I haven’t made any headway identifying the ostracodes that tumbled out of the Ampullella.  A group of small, kidney bean-shaped specimens predominates.


I suspect I have more than one ostracode species or genus among those shown above, and, in all likelihood, have positioned some of them upside down.  (A method for conclusively determining the dorsal/ventral orientation of an ostracode shell is to examine the hinges on the interior of the shells because these animals’ shells are only hinged along the dorsal margin.  Unfortunately, I’ve pushed my microscope to its limits and the hinges remain out of visual reach.)

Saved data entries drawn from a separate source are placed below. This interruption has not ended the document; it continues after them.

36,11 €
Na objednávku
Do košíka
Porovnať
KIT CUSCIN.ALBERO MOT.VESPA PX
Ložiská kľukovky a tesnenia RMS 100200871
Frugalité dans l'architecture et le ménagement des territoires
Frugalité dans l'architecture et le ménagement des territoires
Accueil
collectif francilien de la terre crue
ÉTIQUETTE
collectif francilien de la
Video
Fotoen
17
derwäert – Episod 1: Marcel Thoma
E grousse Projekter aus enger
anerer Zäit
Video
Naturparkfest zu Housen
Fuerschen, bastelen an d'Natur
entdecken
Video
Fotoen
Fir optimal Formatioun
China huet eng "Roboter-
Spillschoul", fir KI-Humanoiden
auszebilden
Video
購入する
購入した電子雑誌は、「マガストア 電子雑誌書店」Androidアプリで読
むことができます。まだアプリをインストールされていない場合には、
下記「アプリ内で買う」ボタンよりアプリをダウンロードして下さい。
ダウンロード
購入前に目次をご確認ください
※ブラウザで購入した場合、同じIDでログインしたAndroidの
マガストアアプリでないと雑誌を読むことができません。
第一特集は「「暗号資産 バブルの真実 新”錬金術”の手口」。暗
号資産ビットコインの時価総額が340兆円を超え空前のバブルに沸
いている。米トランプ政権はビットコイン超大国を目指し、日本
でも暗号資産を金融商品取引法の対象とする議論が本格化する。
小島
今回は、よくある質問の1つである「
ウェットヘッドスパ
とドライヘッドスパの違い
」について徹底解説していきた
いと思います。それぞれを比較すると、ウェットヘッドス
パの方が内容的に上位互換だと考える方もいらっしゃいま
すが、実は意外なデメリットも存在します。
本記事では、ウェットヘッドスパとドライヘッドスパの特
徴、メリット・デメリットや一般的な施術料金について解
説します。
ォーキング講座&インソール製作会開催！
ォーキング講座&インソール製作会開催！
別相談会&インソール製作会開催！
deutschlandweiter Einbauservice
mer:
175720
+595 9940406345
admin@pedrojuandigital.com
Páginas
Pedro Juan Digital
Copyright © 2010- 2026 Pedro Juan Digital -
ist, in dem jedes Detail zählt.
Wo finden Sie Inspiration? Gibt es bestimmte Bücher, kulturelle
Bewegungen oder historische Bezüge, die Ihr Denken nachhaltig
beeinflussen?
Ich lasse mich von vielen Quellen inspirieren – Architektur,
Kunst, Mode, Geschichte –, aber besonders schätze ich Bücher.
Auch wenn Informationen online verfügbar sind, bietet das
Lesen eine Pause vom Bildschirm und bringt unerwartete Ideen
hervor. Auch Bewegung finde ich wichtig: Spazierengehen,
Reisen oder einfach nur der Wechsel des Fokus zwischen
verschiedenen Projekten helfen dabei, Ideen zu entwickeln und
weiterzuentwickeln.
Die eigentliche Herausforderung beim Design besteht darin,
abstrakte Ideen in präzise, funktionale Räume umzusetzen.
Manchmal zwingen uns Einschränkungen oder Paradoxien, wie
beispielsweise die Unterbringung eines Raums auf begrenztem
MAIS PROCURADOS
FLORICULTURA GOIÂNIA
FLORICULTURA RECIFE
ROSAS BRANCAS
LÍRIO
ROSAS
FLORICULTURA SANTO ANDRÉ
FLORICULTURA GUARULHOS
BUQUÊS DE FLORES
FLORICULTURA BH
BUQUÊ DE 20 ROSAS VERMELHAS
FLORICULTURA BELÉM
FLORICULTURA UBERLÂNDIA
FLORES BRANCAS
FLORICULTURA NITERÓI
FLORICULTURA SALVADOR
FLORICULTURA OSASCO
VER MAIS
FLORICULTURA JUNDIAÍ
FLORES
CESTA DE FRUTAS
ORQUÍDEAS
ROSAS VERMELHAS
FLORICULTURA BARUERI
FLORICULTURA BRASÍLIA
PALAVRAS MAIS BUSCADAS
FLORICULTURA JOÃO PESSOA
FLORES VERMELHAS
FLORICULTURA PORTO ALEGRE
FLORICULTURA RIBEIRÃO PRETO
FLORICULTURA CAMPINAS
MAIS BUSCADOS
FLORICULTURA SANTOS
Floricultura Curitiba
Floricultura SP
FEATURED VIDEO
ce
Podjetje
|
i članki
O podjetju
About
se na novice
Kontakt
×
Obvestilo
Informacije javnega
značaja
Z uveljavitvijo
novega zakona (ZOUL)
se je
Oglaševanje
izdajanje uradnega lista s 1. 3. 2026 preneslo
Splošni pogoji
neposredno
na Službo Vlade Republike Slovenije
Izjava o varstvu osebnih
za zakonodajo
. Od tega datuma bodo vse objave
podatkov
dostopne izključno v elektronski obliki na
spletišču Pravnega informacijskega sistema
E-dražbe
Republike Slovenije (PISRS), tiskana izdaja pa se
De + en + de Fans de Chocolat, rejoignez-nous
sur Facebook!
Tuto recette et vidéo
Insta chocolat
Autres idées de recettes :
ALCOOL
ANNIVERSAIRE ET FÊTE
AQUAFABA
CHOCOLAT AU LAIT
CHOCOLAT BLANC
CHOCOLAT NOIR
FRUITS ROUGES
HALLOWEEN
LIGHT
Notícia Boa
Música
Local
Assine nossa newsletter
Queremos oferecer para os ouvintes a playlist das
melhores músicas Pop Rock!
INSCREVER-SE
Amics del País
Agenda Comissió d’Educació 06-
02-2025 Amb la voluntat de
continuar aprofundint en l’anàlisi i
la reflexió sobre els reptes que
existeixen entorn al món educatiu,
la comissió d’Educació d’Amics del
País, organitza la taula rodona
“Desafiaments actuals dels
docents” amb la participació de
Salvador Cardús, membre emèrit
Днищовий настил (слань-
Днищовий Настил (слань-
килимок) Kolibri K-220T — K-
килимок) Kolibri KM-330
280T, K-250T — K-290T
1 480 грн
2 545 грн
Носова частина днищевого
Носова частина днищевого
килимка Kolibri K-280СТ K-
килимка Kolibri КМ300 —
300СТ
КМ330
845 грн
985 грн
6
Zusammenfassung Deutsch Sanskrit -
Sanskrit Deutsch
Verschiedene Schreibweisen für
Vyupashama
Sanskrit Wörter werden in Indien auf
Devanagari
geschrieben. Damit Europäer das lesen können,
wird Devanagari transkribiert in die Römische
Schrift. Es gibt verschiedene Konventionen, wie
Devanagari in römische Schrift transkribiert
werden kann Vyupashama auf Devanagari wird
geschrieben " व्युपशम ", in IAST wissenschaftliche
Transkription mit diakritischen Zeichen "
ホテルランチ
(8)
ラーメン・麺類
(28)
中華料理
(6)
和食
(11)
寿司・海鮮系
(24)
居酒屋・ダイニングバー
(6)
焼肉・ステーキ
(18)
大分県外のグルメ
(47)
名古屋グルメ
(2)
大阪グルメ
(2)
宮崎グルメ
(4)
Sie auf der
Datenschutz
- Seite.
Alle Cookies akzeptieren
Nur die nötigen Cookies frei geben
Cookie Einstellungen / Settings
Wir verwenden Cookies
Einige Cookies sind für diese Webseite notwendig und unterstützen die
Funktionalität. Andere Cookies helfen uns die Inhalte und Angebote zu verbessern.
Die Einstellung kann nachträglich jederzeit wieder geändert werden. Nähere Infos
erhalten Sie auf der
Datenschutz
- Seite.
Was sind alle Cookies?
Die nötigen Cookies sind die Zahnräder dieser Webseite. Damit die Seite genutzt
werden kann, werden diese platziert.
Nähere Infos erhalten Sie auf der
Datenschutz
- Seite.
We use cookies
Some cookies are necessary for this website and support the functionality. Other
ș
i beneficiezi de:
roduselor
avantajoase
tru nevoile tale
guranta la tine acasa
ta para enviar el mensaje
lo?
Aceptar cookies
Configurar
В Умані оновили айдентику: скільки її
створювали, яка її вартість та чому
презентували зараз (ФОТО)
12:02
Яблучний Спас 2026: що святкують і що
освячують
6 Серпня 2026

Finally, there was a moment as I worked through the material that filled the Ampullella parisiensis when I felt as though I’d been dropped into a fractal shape.  Perhaps this was not surprising, since fractals and the TARDIS both play with spatial dimensions.  Because it sets aside all of the complex mathematics that delineates a fractal, I like the definition offered at one point by the father of fractal geometry, Benoit Mandelbrot,

A fractal is a shape made of parts similar to the whole in some way.  (As quoted in Fractals by Jens Feder, 1988, p. 11.)

Self-similarity, a defining characteristic of fractals, is one of their most enticing, visual features.  As you examine a fractal shape at ever greater levels of magnification, patterns and forms repeat themselves.  You can literally get lost in a fractal shape, though familiar worlds reappear endlessly.  (There are many fractal generators available on the web that allow you to peer into ever small parts of this geometric space to find those repeating worlds.)

There was self-similarity in the Ampullella parisiensis shell.  When I began to empty the matrix from this shell, the tiny A. parisiensis shell emerged (seen in a photo above).  More to the point, this shell was filled with the yellow sandy matrix.  Wonderful repetition, one level in.  Unfortunately, I let the small shell’s contents mix with everything else on the sorting tray.  Perhaps even smaller shells had been hidden inside, perhaps ostracodes and forams fell out.  Certainly not an endless succession of ever smaller A. parisiensis shells with matrix, still, it was a wonderful hint of the fractal.